U.S. President Barack Obama recently defended his adherence to the Christian faith, but emphasized that there would be nothing wrong if he were not a follower of Christ.
"In our lives, Michelle [Obama] and I have been strengthened by our Christian faith. Still, as you may know, my faith has at times been questioned - by people who don't know me - or they've said that I adhere to a different religion, as if that were somehow a bad thing," Obama said during a speech in New Delhi, India on Tuesday, according to ABC News.
"Every person has the right to practice their faith how they choose, or to practice no faith at all, and to do so free from persecution and fear."
According to a poll conducted by Pew Research Center's Forum on Religion and Public Life, only 49% of Americans believe that President Obama is a Christian despite his assertions, while another 17% called him a "Muslim."
Others, however, such as megachurch pastor Joel Osteen, have vouched for the President's Christian faith. In November, the pastor told Wolf Blitzer of CNN that he often heard Obama express a belief in Jesus, redemption and salvation.

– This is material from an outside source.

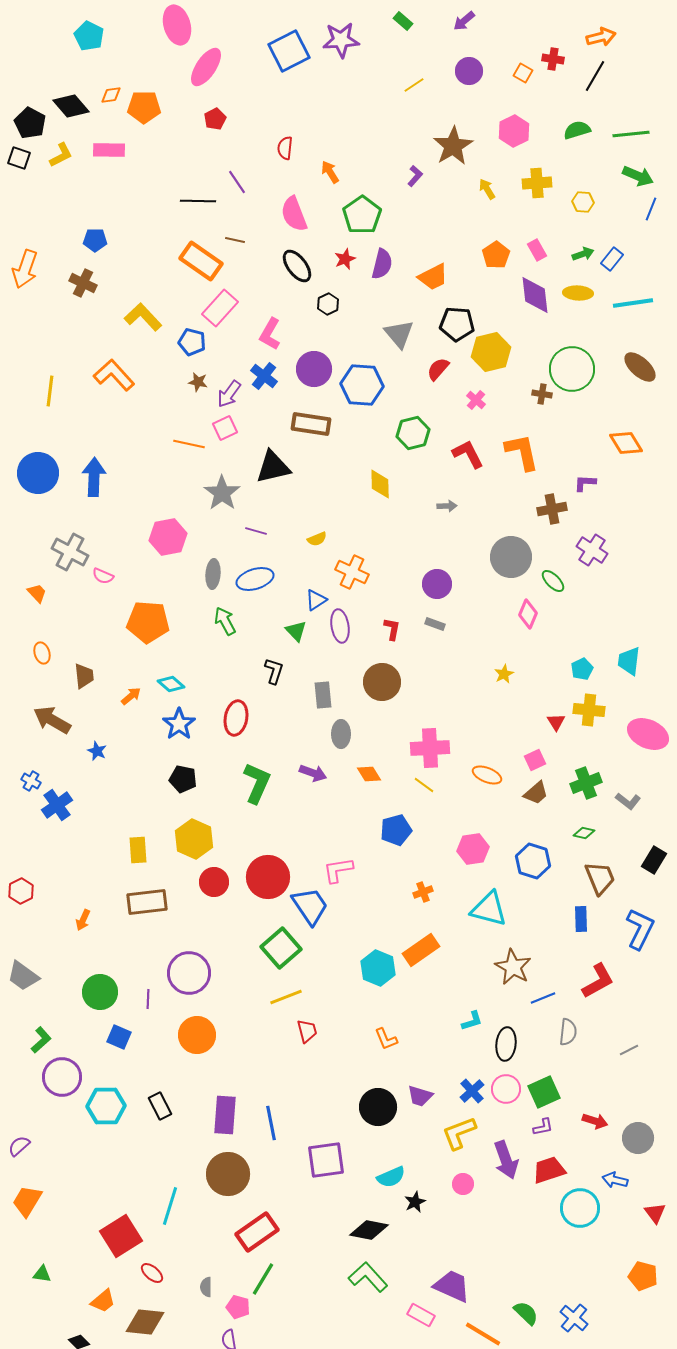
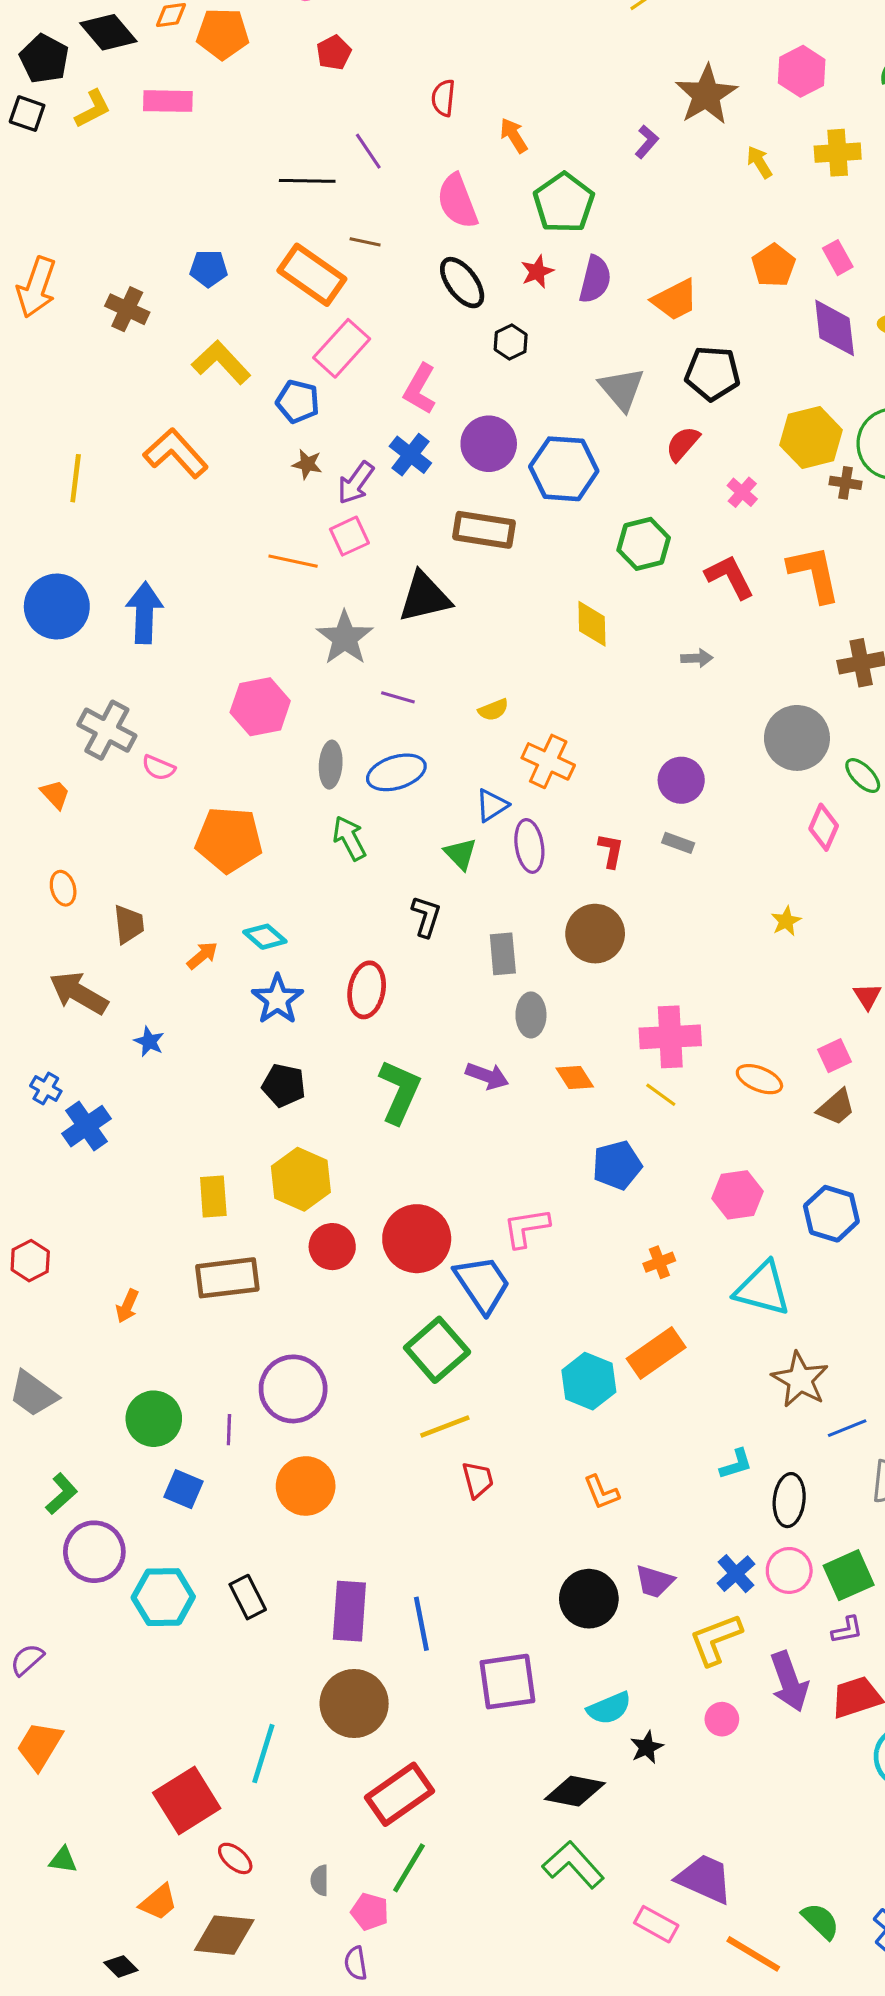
blue pentagon: (95, 240) -> (209, 268), moved
yellow hexagon: (491, 352) -> (811, 437), moved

"I just believe in my heart that he's a Christian," Osteen said. "He says he is."
During his speech on Tuesday, Obama praised the variety of faiths practiced in both India and the United States, asserting, ''Our nations are strongest when we see that we are all God's children -- all equal in His eyes and worthy of His love. Across our two great countries we have Hindus and Muslims, Christians and Sikhs, and Jews and Buddhists and Jains and so many faiths.''
Obama also called on Indian Prime Minister Narenda Modi to pursue women's rights and religious tolerance, predicting that India will succeed "as long as it's not splintered along religious lines."
The President's comments were made in the wake of rising violence against Christians in India. According to UCANews.com, the Christian Persecution Report for 2014 showed that as many as 7,000 Christians suffered some form of persecution, and there were five deaths resulting from violence including an 11-year-old child. Additionally, over the past several weeks, multiple churches have been torched and vandalized.
Persecution watchdog group International Christian Concern, which has highlighted a number of these attacks on Christians, said that it remains to be seen whether India will "now take heed" of Obama's words.